I experienced several psychological stressors while attending PWIs. Some of the stressors include “imposter syndrome” which made me feel that I did not belong; “racial identity” which made me believe that I needed to succeed to help the Black community; “stereotype threat” made me work toward not fitting the stereotypes about Black students. I was successful despite the environmental stress due to my early learning experience. During the psychological and social developmental years, my public schools helped me see myself as a person who can learn because I was surrounded by Black teachers as role models.

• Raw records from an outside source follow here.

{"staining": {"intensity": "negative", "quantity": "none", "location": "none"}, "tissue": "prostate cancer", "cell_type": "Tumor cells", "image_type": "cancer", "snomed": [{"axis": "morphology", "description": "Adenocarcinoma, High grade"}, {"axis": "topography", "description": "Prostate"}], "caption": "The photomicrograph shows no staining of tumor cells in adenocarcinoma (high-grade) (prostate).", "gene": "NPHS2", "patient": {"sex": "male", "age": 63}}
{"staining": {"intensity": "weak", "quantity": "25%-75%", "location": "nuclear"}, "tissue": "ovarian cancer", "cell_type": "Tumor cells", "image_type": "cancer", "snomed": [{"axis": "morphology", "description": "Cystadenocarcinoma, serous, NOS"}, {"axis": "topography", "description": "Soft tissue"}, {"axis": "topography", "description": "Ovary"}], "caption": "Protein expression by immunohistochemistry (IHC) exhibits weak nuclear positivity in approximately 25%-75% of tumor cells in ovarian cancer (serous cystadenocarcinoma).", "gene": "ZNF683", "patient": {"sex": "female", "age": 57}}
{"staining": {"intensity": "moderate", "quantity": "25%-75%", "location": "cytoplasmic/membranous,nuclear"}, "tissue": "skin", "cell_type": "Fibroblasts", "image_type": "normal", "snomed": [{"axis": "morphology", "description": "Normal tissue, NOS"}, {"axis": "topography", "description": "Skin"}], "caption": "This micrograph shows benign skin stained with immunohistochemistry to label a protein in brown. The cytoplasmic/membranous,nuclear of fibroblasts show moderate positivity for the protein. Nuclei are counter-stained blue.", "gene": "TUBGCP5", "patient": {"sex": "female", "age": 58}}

I believe we need reparations in education. Those reparations must begin with the goal of acknowledging and compensating Blacks for the continued injustices in public education since integration. Reparations must include anti-racist actions such as “equitable” and targeted funding to support proven academic strategies like full-day preschool and kindergarten in public schools that majority Blacks attend (located in their neighborhood) with qualified Black teachers and a culturally diverse curriculum. Reparation must also include more funding to HBCUs.
This reparation plan leads to the original goal of “separate but equal”. Currently most white parents can choose schools with majority white students, white teachers, and a curriculum that represents white history. Black students deserve the same options. To think otherwise, is to perpetuate whiteness and white supremacy and the hypocrisy found in public education in America.
Shambra Mulder Ph.D. is a community activist.